* [VOTRE TÂCHE]: Dans le passage ci-dessous sur la grande vitesse ferroviaire chinoise, recopiez s'il vous plaît le segment allant de "Toutefois, l’histoire ne" jusqu'à "3 avril 2007.", en remplaçant "concurrent" par "rival".
═══ PASSAGE FOURNI ═══
La technique est éprouvée, c’est celle de l’ICE allemand transférée par Siemens à la Chine pour obtenir le contrat commercial. Pas de concept futuriste ou de technologie révolutionnaire, comme pour le train à sustentation magnétique japonais. Le bolide chinois fonctionne sur le mode du rail-roue que la SNCF et Alstom en France ont porté au pinacle.

Quand l’élève dépasse le maître

Il y a près de trente ans que les TGV ont fait leurs premiers tours de roue en exploitation sur la ligne Paris-Lyon, à 270 km/h de moyenne. En passant de l’orange au bleu et acier, sur les lignes de l’Atlantique et de la Méditerranée, la vitesse commerciale a été portée à 300 km/h. Puis à 320 km/h sur Est Europe. Entre temps, Alstom aura décliné son train à grande vitesse en Thalys et Eurostar, et en KTX coréen – commandé en 1994 après de longues et fastidieuses négociations et exploité dix ans plus tard. Mais en Chine, la SNCF et Alstom ont calé avant la fin du parcours: la Chine imposait des transferts de technologies auquel l’industriel ne voulait pas consentir.

Se souvenait-il que, pour vendre à Pékin des locomotives Diesel dans les années 1980, il avait accepté de transférer son savoir-faire? Le résultat ne se fit pas attendre: Alstom ne vendit plus aucune locomotive en Asie, la Chine lui soufflant tous les marchés à des prix sur lesquels le français ne pouvait s’aligner.

Le TGV étant un produit phare dans le monde entier, il n’était pas question de réitérer l’expérience pour se trouver un jour déchu de son piédestal. Mais Siemens n’ayant pas eu ces pudeurs, le résultat est finalement identique: le train chinois à grande vitesse brille de la même façon. Et qu’importe si la base technologique est allemande plutôt que française: très vite, les ingénieurs chinois l’auront tellement fait évoluer que seule une technologie chinoise subsistera.

L’AGV, successeur du TGV, conserve son avance

Toutefois, l’histoire ne s’arrête pas là. Certes le TGV français sait que dorénavant, sur les marchés mondiaux qui s’ouvrent à la grande vitesse, il devra affronter un concurrent redoutable supplémentaire, en plus des ICE allemand et Shinkansen japonais. Mais par rapport au dernier TGV d’Alstom, le train à grande vitesse chinois accuse déjà un retard technologique d’une génération. Le constructeur français, pour sa part, est passé à l’AGV –cet automoteur à grande vitesse avec lequel le français détient toujours le record de vitesse de 574,8 km/h enregistré le 3 avril 2007.
═══ DONNÉES EXTRAITES ═══
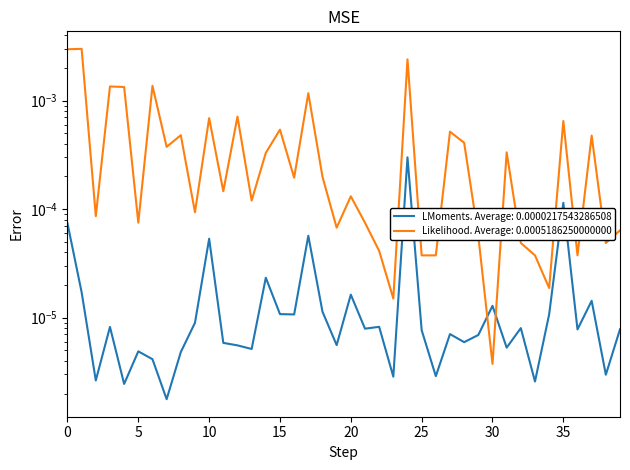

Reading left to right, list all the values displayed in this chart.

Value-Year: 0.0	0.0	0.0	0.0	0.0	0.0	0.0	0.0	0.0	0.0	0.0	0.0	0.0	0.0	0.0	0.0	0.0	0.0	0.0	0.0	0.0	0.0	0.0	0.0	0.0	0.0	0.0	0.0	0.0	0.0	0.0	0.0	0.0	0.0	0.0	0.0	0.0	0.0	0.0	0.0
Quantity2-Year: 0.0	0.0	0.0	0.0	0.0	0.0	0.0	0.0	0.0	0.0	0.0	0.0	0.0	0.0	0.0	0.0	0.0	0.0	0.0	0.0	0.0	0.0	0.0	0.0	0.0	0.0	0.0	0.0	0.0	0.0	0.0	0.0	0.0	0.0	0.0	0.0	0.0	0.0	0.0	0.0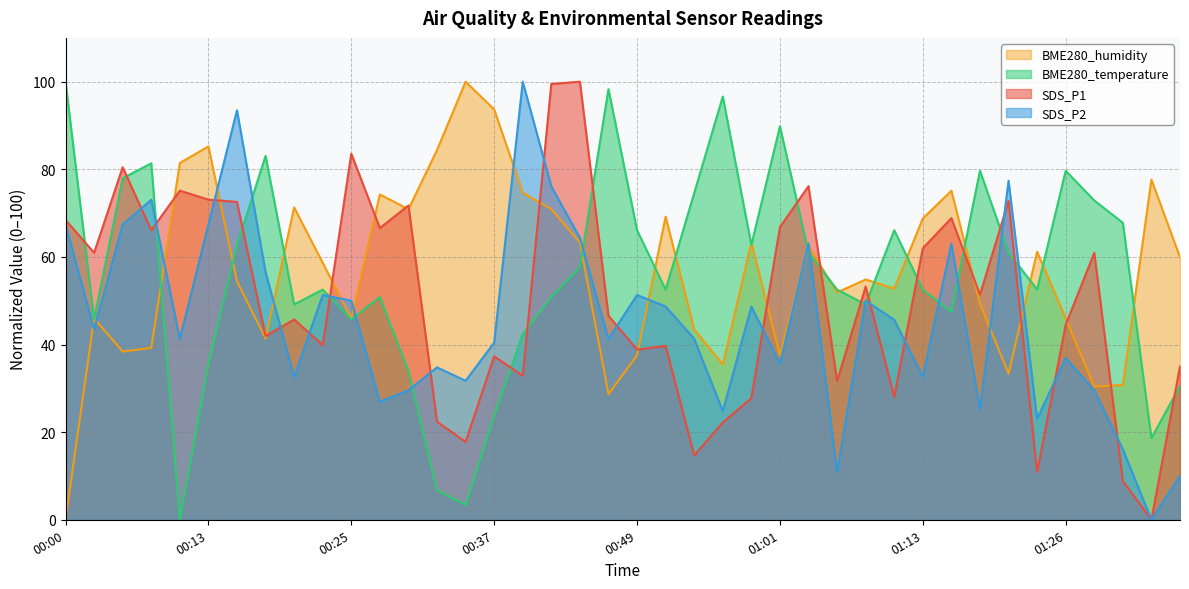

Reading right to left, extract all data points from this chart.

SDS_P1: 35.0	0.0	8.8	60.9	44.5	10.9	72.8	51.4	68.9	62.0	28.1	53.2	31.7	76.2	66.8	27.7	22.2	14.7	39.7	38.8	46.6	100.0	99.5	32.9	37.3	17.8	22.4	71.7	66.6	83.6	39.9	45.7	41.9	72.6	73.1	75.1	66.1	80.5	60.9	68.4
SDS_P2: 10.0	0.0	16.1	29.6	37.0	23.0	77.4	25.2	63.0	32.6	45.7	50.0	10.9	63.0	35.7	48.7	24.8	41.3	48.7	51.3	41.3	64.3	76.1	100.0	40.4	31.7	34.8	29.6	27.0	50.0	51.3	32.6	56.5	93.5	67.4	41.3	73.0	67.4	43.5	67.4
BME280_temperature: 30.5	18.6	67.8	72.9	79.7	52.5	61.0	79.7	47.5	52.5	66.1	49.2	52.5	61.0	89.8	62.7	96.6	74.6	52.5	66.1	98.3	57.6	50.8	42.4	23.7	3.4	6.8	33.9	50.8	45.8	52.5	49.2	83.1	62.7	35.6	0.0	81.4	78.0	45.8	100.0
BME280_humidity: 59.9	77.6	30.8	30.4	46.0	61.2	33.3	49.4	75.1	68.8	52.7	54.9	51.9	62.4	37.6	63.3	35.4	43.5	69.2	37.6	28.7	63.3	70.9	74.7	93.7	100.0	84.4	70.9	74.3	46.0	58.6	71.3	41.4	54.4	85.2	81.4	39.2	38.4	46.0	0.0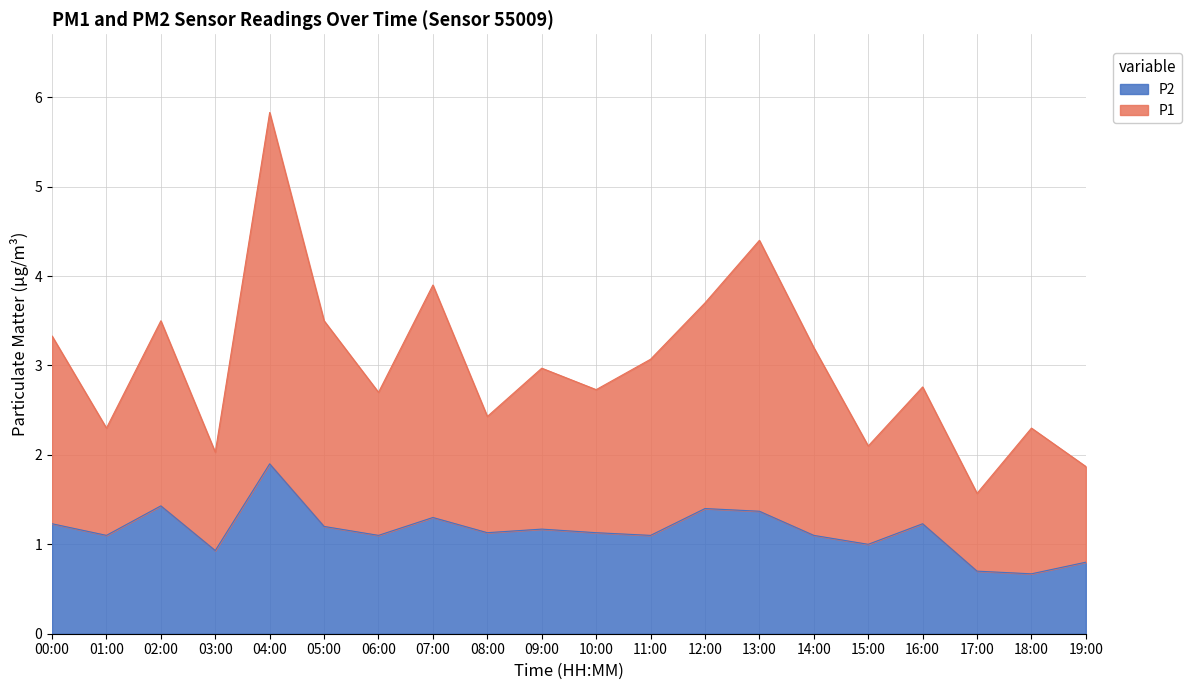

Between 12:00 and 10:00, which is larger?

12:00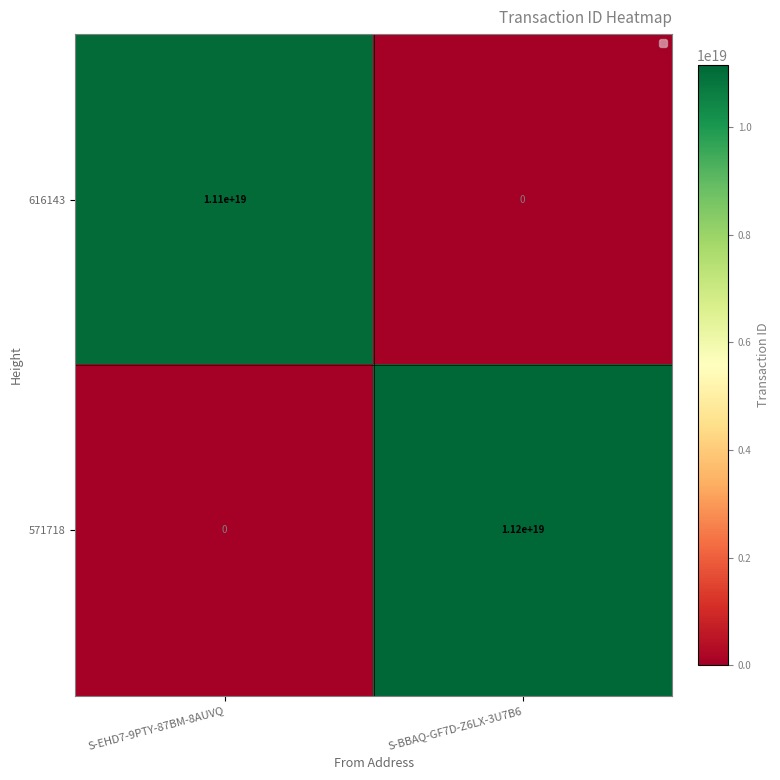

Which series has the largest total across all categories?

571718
═══
* [RÉPONSE]:
Toutefois, l’histoire ne s’arrête pas là. Certes le TGV français sait que dorénavant, sur les marchés mondiaux qui s’ouvrent à la grande vitesse, il devra affronter un rival redoutable supplémentaire, en plus des ICE allemand et Shinkansen japonais. Mais par rapport au dernier TGV d’Alstom, le train à grande vitesse chinois accuse déjà un retard technologique d’une génération. Le constructeur français, pour sa part, est passé à l’AGV –cet automoteur à grande vitesse avec lequel le français détient toujours le record de vitesse de 574,8 km/h enregistré le 3 avril 2007.